Update: A rare vote from their seats. And a rare view of all Senators in their seats.
Update 1:18 AM: 60-40 as expected, cloture is achieved.
Update 1:21 AM: Lots of hugging and hand-shaking on the Democratic side.
Don't they understand this is now how freedom-loving capitalism works? See, in the new capitalism, whatever price the seller offers, you don't ask questions and simply buy. Negotiating is for commies because that will only trigger competition and/or efficiency and we all know how bad that can be for capitalism. Do we really need bad influences like this on the American system? Imagine the purchasing power of what could be the largest buyer on the planet. Surely such purchasing power would mean price cuts from the companies that already charge half the price in other countries. Oh the humanity.
Pharmaceutical companies are being forced to cut the price of high cost cancer drugs for the first time as a result of a tough new approach by the NHS medicines watchdog, the National Institute for Clinical Excellence (Nice).
In the latest example, Nice has today announced approval of trabectedin, a drug for soft tissue sarcoma, a rare cancer that can occur anywhere in the body, after the Spanish manufacturer, PharmaMar, agreed a deal which could halve the cost to the NHS.

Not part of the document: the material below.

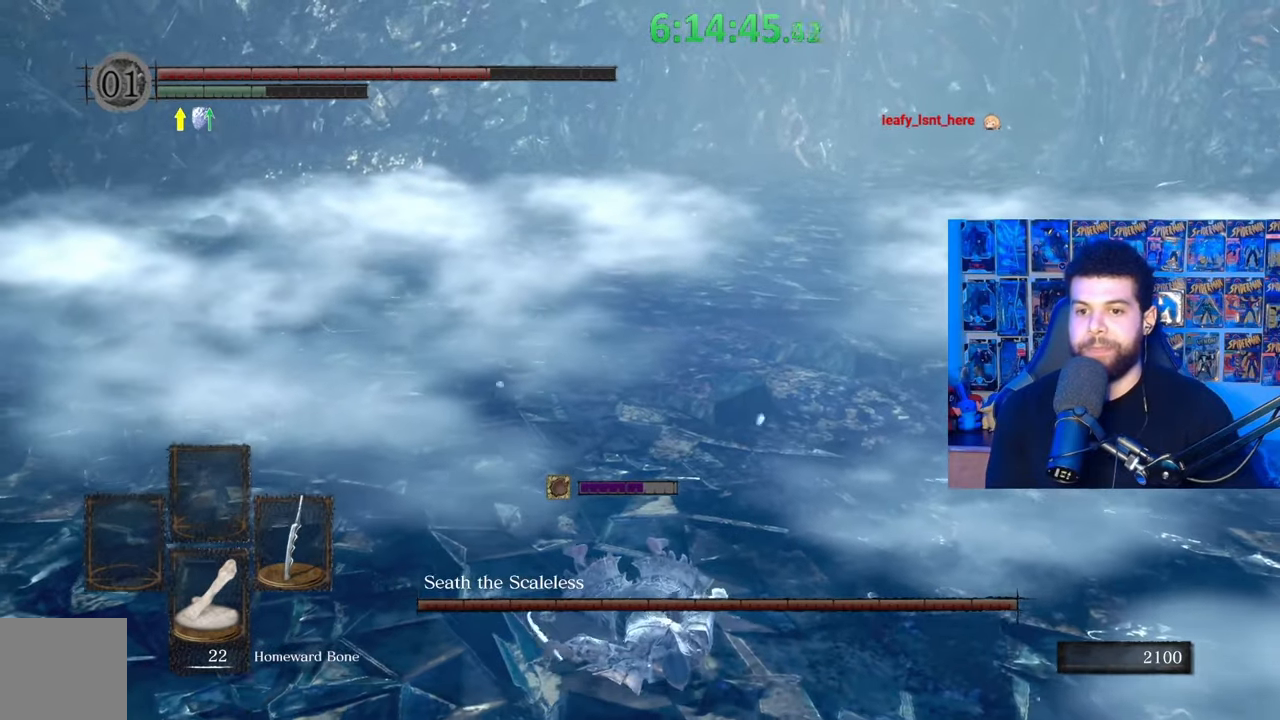
{"buttons": [], "left_stick": "down", "right_stick": "center", "events": [[33, "B", "down"], [133, "B", "up"], [217, "B", "down"], [283, "B", "up"], [383, "B", "down"], [483, "B", "up"]]}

It is the third time in the past year that companies have lowered the price of cancer drugs in order to get them approved by Nice. Similar deals were done in August with the makers of a drug for kidney cancer and in June for multiple myeloma.
One drugs expert said: "Whereas in the past companies went off in a huff when Nice refused to approve their drugs because of their high cost, now they are returning to the negotiating table to work out an acceptable deal."